*Source text*.

Realizing A Dream: A Young Roboticist’s Journey in Sierra Leone

I love going to church on Sundays with my family in Sierra Leone. For me, it is a moment to reflect and take a breath. It is certainly not where I expect to have conversations with students about how innovation and robotics can shape Sierra Leone’s growth.

When a young boy chased after me as I left church to inquire about how I might help him realize his vision of building a robot and starting a robotics association in Sierra Leone, I was certainly startled. I was surprised not by the fact that he knew which church I attended and waited to track me down on the way home, but rather, that my prayer in church was already being answered. The urge among young people in Sierra Leone to become active problem-solvers was starting to catch on.

Mohamed S. Harding is a 17-year old student at Prince of Wales secondary school in Freetown, Sierra Leone. Having professed his interest in robotics and engineering to his uncle, who then told him about Massachusetts Institute of Technology (MIT), Mohamed decided to take matters into his own hands and sought me out. I told him about Innovate Salone and the opportunity that the initiative extends to young people in Sierra Leone to experience the creative freedom so valued at MIT. As an action step, I mentioned to Mohamed a competition I knew that challenged anyone to design a robot for US$10.

While completing one of MIT’s most popular robotics classes through MIT OpenCourseWare, Mohamed used recycled materials to design and manufacture a robot in his bedroom. Describing his product, he says, “I used a chip, which I extracted it from a spoiled toy, and the components of dinosaur legs which have a gear system to make robot arms. The trunk has a USB webcam and LED lights to spy.” Mohamed’s dream is to become an engineer and promote robotics in Sierra Leone — and he will stop at nothing to accomplish that goal. He has taken at least three online college-level classes from MIT and is hungry for more.

In January 2013, Innovate Salone collaborated with SparkFun’s Lindsay Levkoff to set up two Inventor’s Kit Labpacks in Sierra Leone. The students use the kits to explore rapid prototyping and complement their learning at Prince of Wales. Other students, staff and alumni joined Mohamed and Kelvin Doe to participate in a workshop I led with a colleague Kate Krontiris from Reboot (a design research consultancy that helps the world’s leading organizations become more responsive to the communities they serve).

*Entries supplied*.
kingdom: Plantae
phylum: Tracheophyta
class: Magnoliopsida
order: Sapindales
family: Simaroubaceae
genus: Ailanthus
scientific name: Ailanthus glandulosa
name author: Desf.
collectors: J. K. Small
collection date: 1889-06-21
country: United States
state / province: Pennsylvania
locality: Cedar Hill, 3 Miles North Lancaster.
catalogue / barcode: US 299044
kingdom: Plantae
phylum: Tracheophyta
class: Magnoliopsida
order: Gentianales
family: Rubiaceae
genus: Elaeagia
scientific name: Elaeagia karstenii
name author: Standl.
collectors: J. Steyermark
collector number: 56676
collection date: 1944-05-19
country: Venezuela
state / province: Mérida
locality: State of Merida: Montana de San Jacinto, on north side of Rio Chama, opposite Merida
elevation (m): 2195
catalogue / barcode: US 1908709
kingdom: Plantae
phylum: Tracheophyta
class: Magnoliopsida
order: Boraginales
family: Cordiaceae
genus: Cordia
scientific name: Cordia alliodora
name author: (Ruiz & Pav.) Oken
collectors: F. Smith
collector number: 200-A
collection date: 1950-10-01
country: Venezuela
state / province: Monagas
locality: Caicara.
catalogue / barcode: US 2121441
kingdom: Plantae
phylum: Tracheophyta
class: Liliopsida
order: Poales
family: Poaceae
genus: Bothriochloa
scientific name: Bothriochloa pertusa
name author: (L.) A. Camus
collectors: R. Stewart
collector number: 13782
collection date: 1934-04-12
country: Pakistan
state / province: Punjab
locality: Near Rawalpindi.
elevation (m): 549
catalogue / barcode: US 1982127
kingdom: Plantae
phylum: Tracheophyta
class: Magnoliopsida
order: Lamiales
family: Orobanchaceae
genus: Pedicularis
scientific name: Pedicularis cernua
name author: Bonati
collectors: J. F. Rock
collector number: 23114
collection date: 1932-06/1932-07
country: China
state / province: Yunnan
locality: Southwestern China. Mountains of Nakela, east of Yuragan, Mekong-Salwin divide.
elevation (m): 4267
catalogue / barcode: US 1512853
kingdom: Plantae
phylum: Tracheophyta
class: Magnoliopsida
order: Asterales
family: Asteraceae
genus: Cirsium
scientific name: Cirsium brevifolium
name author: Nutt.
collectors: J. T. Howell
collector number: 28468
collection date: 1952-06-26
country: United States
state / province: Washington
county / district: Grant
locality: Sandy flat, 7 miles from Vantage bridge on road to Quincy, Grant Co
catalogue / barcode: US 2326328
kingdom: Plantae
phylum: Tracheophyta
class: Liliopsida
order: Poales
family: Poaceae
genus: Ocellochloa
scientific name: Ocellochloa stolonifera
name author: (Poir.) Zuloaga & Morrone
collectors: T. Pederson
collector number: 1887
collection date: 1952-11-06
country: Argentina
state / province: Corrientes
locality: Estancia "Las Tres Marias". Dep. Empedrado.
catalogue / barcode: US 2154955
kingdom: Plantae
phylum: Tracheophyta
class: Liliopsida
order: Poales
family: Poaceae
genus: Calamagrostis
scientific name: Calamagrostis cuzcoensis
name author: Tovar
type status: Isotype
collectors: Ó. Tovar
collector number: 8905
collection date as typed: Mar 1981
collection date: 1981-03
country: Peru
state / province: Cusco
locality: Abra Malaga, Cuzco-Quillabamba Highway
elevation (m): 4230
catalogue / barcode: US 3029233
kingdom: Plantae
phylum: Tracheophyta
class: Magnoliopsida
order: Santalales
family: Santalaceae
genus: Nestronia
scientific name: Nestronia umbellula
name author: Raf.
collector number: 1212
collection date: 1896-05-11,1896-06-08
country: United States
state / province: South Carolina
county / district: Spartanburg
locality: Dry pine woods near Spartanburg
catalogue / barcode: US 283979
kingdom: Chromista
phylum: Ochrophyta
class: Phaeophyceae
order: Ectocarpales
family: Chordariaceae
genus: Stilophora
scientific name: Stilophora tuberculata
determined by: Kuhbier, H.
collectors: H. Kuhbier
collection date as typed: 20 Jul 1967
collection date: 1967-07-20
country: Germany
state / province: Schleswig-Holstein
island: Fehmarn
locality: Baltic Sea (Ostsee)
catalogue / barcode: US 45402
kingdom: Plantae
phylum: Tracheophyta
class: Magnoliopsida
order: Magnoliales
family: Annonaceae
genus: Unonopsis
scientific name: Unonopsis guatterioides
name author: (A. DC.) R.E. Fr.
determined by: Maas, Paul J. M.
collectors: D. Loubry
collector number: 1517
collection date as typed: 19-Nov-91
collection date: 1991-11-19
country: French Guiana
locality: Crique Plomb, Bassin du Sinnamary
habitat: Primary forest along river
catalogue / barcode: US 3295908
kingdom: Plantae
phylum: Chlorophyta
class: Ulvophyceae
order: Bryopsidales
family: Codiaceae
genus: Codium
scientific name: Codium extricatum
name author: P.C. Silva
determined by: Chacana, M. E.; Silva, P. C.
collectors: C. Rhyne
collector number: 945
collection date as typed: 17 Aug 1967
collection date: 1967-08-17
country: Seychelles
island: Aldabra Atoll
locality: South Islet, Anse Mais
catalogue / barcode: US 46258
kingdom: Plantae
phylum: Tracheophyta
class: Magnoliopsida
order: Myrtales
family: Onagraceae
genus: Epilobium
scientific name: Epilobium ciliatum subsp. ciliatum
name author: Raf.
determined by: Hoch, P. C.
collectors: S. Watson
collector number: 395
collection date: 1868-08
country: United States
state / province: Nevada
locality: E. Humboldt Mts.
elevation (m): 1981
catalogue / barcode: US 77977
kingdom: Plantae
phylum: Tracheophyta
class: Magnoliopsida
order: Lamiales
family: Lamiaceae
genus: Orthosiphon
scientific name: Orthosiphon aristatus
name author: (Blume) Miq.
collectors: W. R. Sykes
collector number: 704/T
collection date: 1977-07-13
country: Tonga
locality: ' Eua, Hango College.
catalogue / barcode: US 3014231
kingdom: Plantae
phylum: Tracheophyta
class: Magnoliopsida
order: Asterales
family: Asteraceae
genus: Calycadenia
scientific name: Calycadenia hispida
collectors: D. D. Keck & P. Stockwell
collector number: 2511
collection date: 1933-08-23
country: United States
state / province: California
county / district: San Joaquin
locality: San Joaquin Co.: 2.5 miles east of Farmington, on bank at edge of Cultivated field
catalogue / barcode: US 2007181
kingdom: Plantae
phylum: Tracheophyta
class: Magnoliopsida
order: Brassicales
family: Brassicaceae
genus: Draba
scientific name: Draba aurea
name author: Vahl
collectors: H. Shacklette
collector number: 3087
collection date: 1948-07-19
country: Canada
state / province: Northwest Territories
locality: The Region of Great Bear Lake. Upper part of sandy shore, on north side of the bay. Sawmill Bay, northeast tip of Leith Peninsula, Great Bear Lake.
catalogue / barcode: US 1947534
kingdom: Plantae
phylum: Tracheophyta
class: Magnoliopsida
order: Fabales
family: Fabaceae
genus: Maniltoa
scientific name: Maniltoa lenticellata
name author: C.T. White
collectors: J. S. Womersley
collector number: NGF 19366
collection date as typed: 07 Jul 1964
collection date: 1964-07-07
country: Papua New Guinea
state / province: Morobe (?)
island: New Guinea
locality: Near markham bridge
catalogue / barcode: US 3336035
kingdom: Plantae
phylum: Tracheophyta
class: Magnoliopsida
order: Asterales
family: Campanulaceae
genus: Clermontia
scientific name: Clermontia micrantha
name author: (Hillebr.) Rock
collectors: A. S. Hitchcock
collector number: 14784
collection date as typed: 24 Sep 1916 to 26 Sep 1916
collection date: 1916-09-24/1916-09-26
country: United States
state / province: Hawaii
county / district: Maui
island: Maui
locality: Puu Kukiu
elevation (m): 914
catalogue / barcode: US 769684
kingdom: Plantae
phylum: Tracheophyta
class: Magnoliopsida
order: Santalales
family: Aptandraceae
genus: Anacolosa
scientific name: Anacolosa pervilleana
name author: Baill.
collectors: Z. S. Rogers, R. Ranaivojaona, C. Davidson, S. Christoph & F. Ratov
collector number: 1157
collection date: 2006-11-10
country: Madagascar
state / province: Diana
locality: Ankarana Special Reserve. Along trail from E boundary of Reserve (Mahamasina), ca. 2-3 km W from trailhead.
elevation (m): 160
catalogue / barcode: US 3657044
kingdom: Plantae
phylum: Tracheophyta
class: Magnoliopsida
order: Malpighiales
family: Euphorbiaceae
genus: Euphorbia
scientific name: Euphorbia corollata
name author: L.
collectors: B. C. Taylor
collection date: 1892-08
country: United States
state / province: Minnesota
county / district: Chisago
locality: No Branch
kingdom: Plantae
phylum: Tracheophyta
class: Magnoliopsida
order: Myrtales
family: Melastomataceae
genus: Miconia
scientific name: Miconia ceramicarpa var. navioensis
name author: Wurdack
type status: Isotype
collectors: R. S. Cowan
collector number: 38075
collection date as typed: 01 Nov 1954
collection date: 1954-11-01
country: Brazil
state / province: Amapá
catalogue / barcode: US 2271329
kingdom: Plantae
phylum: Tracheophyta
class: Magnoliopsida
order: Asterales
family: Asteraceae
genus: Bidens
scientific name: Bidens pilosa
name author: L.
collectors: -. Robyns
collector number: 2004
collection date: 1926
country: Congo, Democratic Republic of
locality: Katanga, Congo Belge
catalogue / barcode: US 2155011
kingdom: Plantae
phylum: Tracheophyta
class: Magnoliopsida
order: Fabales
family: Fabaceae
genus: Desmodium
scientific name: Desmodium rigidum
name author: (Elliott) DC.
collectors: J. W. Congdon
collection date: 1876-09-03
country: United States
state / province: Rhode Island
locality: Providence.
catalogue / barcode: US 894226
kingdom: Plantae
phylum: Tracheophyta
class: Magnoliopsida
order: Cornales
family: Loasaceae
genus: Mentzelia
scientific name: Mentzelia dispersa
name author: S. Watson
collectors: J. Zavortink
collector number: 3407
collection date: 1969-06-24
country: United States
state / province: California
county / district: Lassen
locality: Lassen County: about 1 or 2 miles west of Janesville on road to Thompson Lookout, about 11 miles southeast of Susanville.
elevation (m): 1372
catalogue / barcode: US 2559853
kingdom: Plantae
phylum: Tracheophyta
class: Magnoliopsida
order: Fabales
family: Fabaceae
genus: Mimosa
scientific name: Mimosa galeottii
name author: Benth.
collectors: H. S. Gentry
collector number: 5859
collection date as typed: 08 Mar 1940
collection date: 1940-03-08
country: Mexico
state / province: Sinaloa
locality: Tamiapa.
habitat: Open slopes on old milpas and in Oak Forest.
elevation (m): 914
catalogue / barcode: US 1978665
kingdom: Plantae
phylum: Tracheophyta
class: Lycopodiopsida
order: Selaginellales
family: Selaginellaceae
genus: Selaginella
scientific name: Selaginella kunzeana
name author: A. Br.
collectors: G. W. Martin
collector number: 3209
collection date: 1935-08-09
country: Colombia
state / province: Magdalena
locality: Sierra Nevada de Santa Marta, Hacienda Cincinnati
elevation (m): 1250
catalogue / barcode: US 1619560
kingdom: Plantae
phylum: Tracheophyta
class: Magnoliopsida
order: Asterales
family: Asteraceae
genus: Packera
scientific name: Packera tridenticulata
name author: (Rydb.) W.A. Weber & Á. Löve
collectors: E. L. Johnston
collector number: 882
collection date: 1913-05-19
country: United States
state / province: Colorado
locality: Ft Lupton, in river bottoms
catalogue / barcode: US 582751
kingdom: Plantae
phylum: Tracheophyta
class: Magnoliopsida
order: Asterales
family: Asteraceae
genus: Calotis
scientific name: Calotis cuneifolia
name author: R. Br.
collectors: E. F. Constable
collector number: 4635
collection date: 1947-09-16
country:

*Study questions*.
1 – List every person named in the Sierra Leone robotics account.
2 – In the Sierra Leone robotics account, what price did the competition set for designing a robot?
The listing above plays no part in this work.

*Exercise responses*.
1 – Mohamed S. Harding, Lindsay Levkoff, Kelvin Doe, Kate Krontiris

2 – US$10